» **TASK GOAL**: Where a record contains a picture, omit it; otherwise reproduce the listing exactly.

-------- GIVEN DATA --------

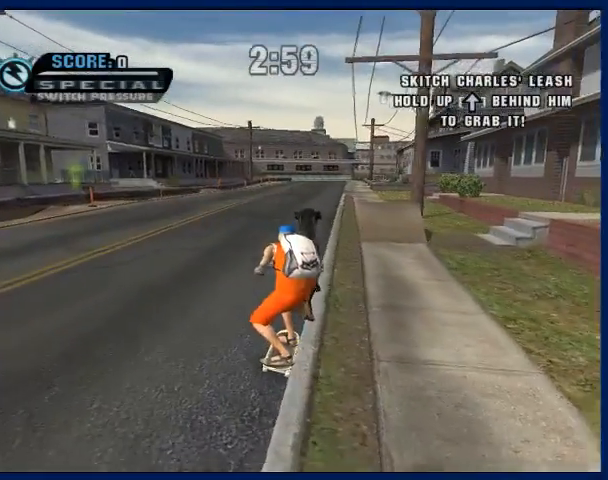
{"buttons": ["CROSS"], "left_stick": "center", "right_stick": "center", "button_events": []}
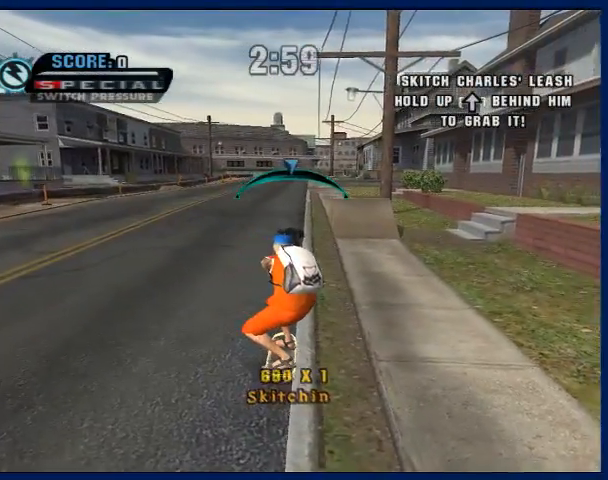
{"buttons": ["CROSS"], "left_stick": "center", "right_stick": "center", "button_events": []}
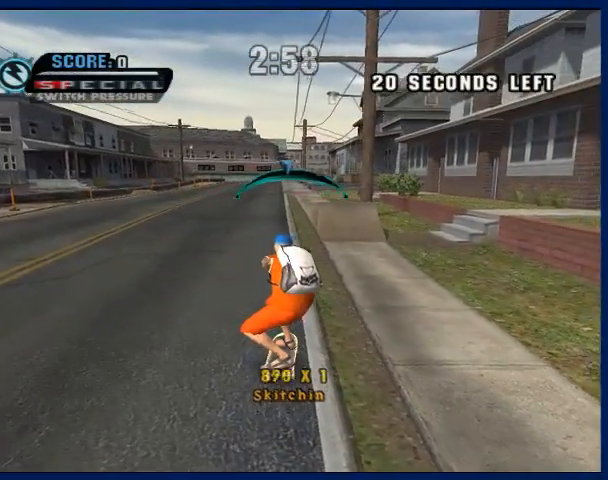
{"buttons": ["CROSS"], "left_stick": "right", "right_stick": "center", "button_events": []}
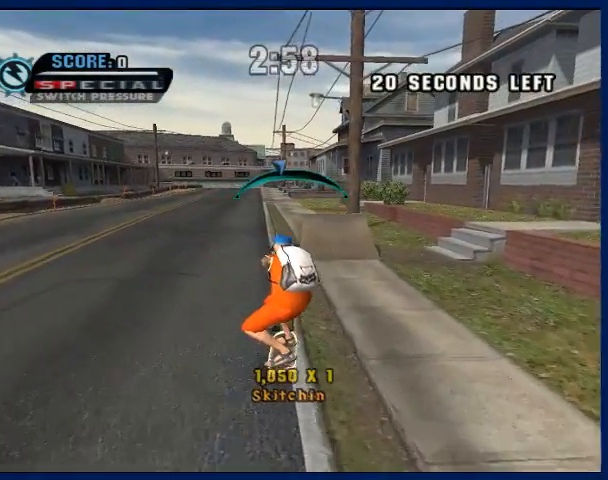
{"buttons": ["CROSS"], "left_stick": "center", "right_stick": "center", "button_events": []}
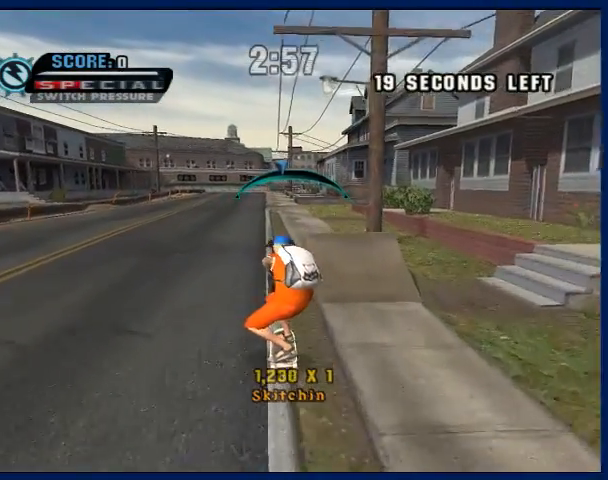
{"buttons": ["CROSS"], "left_stick": "center", "right_stick": "center", "button_events": []}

--------

» **SOLUTION TO THIS EXERCISE**:
{"buttons": ["CROSS"], "left_stick": "center", "right_stick": "center", "button_events": []}
{"buttons": ["CROSS"], "left_stick": "center", "right_stick": "center", "button_events": []}
{"buttons": ["CROSS"], "left_stick": "right", "right_stick": "center", "button_events": []}
{"buttons": ["CROSS"], "left_stick": "center", "right_stick": "center", "button_events": []}
{"buttons": ["CROSS"], "left_stick": "center", "right_stick": "center", "button_events": []}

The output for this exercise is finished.